Hopefully it’s been abundantly clear; setting or tying pool records or school dual-meet records during the regular season, which the Bears did five times this season, doesn’t matter unless they’re also personal bests and indicative of significant improvement. Swimming is all about hitting your personal-best times at the right meet and that’s what Cal did in 2019 to win the most recent NCAA Championship. So, the expectation isn’t for the Bears to drop time at the Pac-12 Conference Championship as much as it is to get their bodies accustomed to the grueling schedule of a 4-day championship meet where the top swimmers could be racing as much as 14 times (no one will hit more than 10 this year due to changes in format for public safety concern reasons).
In the quest to a fourth-consecutive conference title and an attempt to defend their national crown (last year’s was canceled), Cal has a couple questions left to answer in preparation for their clash of the titans with Texas later in March. Although reliable sprinters Pawel Sendyk and Michael Jensen are now gone, the core of that title-winning team—the now seniors who were the highest scoring group at the 2019 NCAA Championship—still remains. Daniel Carr, Bryce Mefford, Trenton Julian, Sean Grieshop, and Ryan Hoffer (all seniors) are as deadly of a quintet in the sport. Combined, they have a good footprint at the highest levels of freestyle, backstroke, butterfly, and individual medley with a realistic possibility of 5-6 NCAA titles among that group.
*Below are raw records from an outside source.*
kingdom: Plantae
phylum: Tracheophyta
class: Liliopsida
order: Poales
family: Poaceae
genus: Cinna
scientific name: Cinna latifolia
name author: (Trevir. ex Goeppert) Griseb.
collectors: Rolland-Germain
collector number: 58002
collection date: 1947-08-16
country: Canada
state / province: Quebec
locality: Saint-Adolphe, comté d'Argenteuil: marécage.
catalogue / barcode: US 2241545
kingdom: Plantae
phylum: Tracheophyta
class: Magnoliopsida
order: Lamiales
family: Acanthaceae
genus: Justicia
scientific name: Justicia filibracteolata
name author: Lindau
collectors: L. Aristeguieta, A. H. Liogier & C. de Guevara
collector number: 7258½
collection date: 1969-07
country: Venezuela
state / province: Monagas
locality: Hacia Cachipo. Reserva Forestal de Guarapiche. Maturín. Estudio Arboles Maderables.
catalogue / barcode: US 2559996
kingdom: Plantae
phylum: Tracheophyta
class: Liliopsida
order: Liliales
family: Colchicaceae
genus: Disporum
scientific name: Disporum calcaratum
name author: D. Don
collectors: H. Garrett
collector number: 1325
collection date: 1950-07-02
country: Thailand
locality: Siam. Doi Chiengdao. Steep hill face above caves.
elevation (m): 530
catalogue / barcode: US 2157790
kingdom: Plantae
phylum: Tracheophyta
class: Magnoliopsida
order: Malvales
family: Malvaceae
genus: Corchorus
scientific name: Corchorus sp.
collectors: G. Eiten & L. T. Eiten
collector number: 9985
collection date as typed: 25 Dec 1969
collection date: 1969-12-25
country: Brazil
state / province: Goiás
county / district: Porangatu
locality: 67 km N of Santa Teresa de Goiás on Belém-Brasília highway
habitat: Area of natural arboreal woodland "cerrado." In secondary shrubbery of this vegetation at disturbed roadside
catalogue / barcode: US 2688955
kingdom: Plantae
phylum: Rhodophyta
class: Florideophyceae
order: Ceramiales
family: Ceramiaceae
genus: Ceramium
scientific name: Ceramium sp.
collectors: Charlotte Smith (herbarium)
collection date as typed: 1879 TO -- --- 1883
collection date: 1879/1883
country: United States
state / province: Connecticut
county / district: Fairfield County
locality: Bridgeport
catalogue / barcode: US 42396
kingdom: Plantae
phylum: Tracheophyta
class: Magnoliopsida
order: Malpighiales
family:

That group doesn’t include junior Reece Whitley who is one of the top all-around breaststroke specialists in the country. Nor does it include the incredibly versatile redshirt junior Hugo Gonzalez, who has already qualified for the Spanish Olympic team. At the moment, this group holds the top seed in 8 individual events (there are 13 individual swimming events). Freshman Destin Lasco, the next in a very long line of backstroke talents in Berkeley, holds the other two top seeds that Cal currently has on the psych sheet. But, this almost understates how talented the group really is. Just look at the 200-yard individual medley—the Bears don’t currently have the number one spot in the conference, but they do have the #3, #4, #5, #7, #8, #11, #12, #14, and #16 spots in the race. While a few of them may not end up swimming this race, there’s a very realistic chance that a Cal swimmer could take the individual title here.
With seven swimmers already a proven commodity at the collegiate championship level, it’s already apparent that it’s swimmers 8 through 16 that will decide the calculus of Cal’s season. A few of them are already clear—one will certainly be the aforementioned Lasco, who, despite being a freshman, is already one of the top backstroke specialists in the country. Number 9 is former-ACC champion and distance freestyler Zach Yeadon, an elite transfer from Notre Dame. Swedish freshman Bjorn Seeliger already looks to be the heir-apparent to former Polish sprinter Pawel Sendyk. But, who are the 11th through 16th swimmers and can they contribute meaningful swims throughout March? This is their chance.
Cal’s diving team hasn’t provided reliable scoring at the NCAA Championships, which often means that the Bears need high-end swimming depth to compete against Texas. This Cal squad, like the one in 2019, has that talent. They don’t have the glaring swimming weaknesses so if the cylinders are firing correctly, it’s a scary team to stare down. But, it all starts in Houston, where even if the Bears are holding back slightly, they should be the runaway favorites for a fourth-consecutive conference title.
Is the (relatively) new swim complex having an impact on Cal's diving program? Is it getting stronger?
I don't know if the Bears will do it, but they are capable of winning every swimming event at this meet. The Bears already won the 800-yard freestyle relay and 400-yard medley relay on Sunday night.